GIVEN EXERCISE
Reproduce the complete listing without any deviation.

Outline records
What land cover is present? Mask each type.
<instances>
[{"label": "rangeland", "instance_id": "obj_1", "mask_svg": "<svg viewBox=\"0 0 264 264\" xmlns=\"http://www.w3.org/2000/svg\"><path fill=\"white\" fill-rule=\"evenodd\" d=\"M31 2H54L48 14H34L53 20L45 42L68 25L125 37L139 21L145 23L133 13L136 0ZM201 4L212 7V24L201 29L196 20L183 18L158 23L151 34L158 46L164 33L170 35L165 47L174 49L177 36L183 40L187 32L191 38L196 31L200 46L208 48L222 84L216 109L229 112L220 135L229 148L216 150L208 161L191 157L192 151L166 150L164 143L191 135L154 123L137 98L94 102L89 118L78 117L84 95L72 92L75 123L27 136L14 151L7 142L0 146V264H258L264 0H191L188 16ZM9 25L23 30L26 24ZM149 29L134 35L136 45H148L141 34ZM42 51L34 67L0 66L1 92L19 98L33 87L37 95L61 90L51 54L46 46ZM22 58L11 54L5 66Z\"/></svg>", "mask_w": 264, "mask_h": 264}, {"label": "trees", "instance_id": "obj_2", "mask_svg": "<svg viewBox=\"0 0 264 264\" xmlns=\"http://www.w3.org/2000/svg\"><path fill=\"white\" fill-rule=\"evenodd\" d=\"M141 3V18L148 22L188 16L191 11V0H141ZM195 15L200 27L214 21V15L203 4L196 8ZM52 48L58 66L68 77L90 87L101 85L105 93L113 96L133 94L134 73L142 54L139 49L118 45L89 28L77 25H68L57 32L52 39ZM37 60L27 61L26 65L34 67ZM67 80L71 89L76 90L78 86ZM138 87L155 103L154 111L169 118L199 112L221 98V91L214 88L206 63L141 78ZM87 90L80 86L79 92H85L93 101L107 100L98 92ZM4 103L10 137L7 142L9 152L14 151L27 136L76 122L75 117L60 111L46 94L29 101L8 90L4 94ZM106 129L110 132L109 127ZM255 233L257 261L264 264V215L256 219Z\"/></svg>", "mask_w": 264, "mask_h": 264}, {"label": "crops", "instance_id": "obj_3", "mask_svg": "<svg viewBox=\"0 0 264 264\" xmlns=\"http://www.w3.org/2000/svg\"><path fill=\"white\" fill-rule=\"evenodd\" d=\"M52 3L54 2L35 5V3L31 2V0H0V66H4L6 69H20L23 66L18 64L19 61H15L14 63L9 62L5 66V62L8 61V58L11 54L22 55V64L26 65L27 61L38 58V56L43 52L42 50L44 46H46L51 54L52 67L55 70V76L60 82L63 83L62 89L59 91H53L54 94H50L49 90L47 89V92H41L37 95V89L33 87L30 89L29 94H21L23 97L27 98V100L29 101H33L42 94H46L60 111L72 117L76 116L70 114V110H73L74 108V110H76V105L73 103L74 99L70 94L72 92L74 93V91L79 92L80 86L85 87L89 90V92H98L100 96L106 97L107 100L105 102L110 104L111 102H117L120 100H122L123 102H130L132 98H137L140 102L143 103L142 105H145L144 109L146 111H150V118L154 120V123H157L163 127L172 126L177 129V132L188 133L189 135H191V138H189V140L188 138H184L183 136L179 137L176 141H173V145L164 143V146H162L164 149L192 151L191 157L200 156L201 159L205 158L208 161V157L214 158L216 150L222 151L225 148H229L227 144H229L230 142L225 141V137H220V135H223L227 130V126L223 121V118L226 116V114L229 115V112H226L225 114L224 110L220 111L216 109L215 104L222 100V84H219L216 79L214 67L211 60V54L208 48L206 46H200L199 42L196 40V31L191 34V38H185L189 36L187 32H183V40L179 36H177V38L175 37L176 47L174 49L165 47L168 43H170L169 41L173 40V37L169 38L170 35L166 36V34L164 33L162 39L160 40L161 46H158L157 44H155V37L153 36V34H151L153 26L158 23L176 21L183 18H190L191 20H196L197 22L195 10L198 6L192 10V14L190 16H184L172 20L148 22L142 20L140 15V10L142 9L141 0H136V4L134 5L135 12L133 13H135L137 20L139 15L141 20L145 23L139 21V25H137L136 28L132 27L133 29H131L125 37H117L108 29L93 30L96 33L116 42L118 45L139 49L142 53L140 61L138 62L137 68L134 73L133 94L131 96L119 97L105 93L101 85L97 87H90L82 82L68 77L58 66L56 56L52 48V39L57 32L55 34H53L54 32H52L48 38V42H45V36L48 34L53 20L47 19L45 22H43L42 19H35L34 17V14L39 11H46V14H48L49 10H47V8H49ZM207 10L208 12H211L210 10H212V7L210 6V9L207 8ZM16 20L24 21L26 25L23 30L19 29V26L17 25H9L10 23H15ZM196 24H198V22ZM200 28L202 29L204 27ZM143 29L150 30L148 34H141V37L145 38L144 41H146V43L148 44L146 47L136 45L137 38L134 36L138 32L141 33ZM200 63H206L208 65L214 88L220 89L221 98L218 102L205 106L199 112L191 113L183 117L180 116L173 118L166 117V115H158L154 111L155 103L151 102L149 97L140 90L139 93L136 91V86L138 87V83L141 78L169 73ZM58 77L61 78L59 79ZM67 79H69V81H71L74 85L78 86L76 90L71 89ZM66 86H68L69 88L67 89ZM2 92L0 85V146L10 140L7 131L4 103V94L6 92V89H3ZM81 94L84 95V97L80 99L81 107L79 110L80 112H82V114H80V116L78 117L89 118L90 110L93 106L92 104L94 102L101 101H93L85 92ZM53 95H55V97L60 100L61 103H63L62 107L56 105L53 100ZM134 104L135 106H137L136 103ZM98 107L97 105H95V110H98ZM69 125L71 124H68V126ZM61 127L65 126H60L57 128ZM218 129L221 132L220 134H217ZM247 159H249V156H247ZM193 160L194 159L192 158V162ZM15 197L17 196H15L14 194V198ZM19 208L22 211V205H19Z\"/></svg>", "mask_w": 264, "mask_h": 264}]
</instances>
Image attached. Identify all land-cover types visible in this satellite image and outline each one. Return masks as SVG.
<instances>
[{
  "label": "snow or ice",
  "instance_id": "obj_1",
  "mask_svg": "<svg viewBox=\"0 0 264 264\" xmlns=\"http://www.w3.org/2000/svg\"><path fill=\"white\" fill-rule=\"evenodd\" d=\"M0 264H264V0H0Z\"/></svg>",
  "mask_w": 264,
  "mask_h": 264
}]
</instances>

FULL RESPONSE
What land cover is present? Mask each type.
<instances>
[{"label": "rangeland", "instance_id": "obj_1", "mask_svg": "<svg viewBox=\"0 0 264 264\" xmlns=\"http://www.w3.org/2000/svg\"><path fill=\"white\" fill-rule=\"evenodd\" d=\"M31 2H54L48 14H34L53 20L45 42L68 25L125 37L139 21L145 23L133 13L136 0ZM201 4L212 7V24L201 29L196 20L183 18L158 23L151 34L158 46L164 33L170 35L165 47L174 49L177 36L183 40L187 32L191 38L196 31L200 46L208 48L222 84L216 109L229 112L220 135L229 148L216 150L208 161L191 157L192 151L166 150L164 143L191 135L154 123L137 98L94 102L89 118L78 117L84 95L72 92L75 123L27 136L14 151L7 142L0 146V264H258L264 0H191L188 16ZM9 25L23 30L26 24ZM149 29L134 35L136 45H148L141 34ZM42 51L34 67L0 66L1 92L19 98L33 87L37 95L61 90L51 54L46 46ZM22 58L11 54L5 66Z\"/></svg>", "mask_w": 264, "mask_h": 264}, {"label": "trees", "instance_id": "obj_2", "mask_svg": "<svg viewBox=\"0 0 264 264\" xmlns=\"http://www.w3.org/2000/svg\"><path fill=\"white\" fill-rule=\"evenodd\" d=\"M141 3V18L148 22L188 16L191 11V0H141ZM195 15L200 27L214 21V15L203 4L196 8ZM52 48L58 66L68 77L90 87L101 85L105 93L113 96L133 94L134 73L142 54L139 49L118 45L89 28L77 25H68L57 32L52 39ZM37 60L27 61L26 65L34 67ZM67 80L71 89L76 90L78 86ZM138 87L155 103L154 111L169 118L199 112L221 98V91L214 88L206 63L141 78ZM87 90L80 86L79 92H85L93 101L107 100L98 92ZM4 103L10 137L7 142L9 152L14 151L27 136L76 122L75 117L60 111L46 94L29 101L8 90L4 94ZM106 129L110 132L109 127ZM255 233L257 261L264 264V215L256 219Z\"/></svg>", "mask_w": 264, "mask_h": 264}, {"label": "crops", "instance_id": "obj_3", "mask_svg": "<svg viewBox=\"0 0 264 264\" xmlns=\"http://www.w3.org/2000/svg\"><path fill=\"white\" fill-rule=\"evenodd\" d=\"M52 3L54 2L35 5V3L31 2V0H0V66H4L6 69H20L23 66L18 64L19 61H15L14 63L9 62L5 66V62L8 61V58L11 54L22 55V64L26 65L27 61L38 58V56L43 52L42 50L44 46H46L51 54L52 67L55 70V76L60 82L63 83L62 89L59 91H53L54 94H50L49 90L47 89V92H41L37 95V89L33 87L30 89L29 94H21L23 97L27 98V100L29 101H33L42 94H46L60 111L72 117L76 116L70 114V110H73L74 108V110H76V105L73 103L74 99L70 94L72 92L74 93V91L79 92L80 86L85 87L89 90V92H98L100 96L106 97L107 100L105 102L110 104L111 102H117L120 100H122L123 102H130L132 98H137L140 102L143 103L142 105H145L144 109L146 111H150V118L154 120V123H157L163 127L172 126L177 129V132L188 133L189 135H191V138H189V140L188 138H184L183 136L179 137L176 141H173V145L164 143V146H162L164 149L192 151L191 157L200 156L201 159L205 158L208 161V157L214 158L216 150L222 151L225 148H229L227 144H229L230 142L225 141V137H220V135H223L227 130V126L223 121V118L226 116V114L229 115V112H226L225 114L224 110L220 111L216 109L215 104L222 100V84H219L216 79L214 67L211 60V54L208 48L206 46H200L199 42L196 40V31L191 34V38H185L189 36L187 32H183V40L179 36H177V38L175 37L176 47L174 49L165 47L168 43H170L169 41L173 40V37L169 38L170 35L166 36V34L164 33L162 39L160 40L161 46H158L157 44H155V37L153 36V34H151L153 26L158 23L176 21L183 18H190L191 20H196L197 22L195 10L198 6L192 10V14L190 16H184L172 20L148 22L142 20L140 15V10L142 9L141 0H136V4L134 5L135 12L133 13H135L137 20L139 15L141 20L145 23L139 21V25H137L136 28L132 27L133 29H131L125 37H117L108 29L93 30L96 33L116 42L118 45L139 49L142 53L140 61L138 62L137 68L134 73L133 94L131 96L119 97L105 93L101 85L97 87H90L82 82L68 77L58 66L56 56L52 48V39L57 32L55 34H53L54 32H52L48 38V42H45V36L48 34L53 20L47 19L45 22H43L42 19H35L34 17V14L39 11H46V14H48L49 10H47V8H49ZM207 10L208 12H211L210 10H212V7L210 6V9L207 8ZM16 20L24 21L26 25L23 30L19 29V26L17 25H9L10 23H15ZM196 24H198V22ZM200 28L202 29L204 27ZM143 29L150 30L148 34H141V37L145 38L144 41H146V43L148 44L146 47L136 45L137 38L134 36L138 32L141 33ZM200 63H206L208 65L214 88L220 89L221 98L218 102L205 106L199 112L191 113L183 117L180 116L173 118L166 117V115H158L154 111L155 103L151 102L149 97L140 90L139 93L136 91V86L138 87V83L141 78L169 73ZM58 77L61 78L59 79ZM67 79H69V81H71L74 85L78 86L76 90L71 89ZM66 86H68L69 88L67 89ZM2 92L0 85V146L10 140L7 131L4 103V94L6 92V89H3ZM81 94L84 95V97L80 99L81 107L79 110L80 112H82V114H80V116L78 117L89 118L90 110L93 106L92 104L94 102L101 101H93L85 92ZM53 95H55V97L60 100L61 103H63L62 107L56 105L53 100ZM134 104L135 106H137L136 103ZM98 107L97 105H95V110H98ZM69 125L71 124H68V126ZM61 127L65 126H60L57 128ZM218 129L221 132L220 134H217ZM247 159H249V156H247ZM193 160L194 159L192 158V162ZM15 197L17 196H15L14 194V198ZM19 208L22 211V205H19Z\"/></svg>", "mask_w": 264, "mask_h": 264}]
</instances>
Image attached. Identify all land-cover types visible in this satellite image and outline each one. Return masks as SVG.
<instances>
[{
  "label": "snow or ice",
  "instance_id": "obj_1",
  "mask_svg": "<svg viewBox=\"0 0 264 264\" xmlns=\"http://www.w3.org/2000/svg\"><path fill=\"white\" fill-rule=\"evenodd\" d=\"M0 264H264V0H0Z\"/></svg>",
  "mask_w": 264,
  "mask_h": 264
}]
</instances>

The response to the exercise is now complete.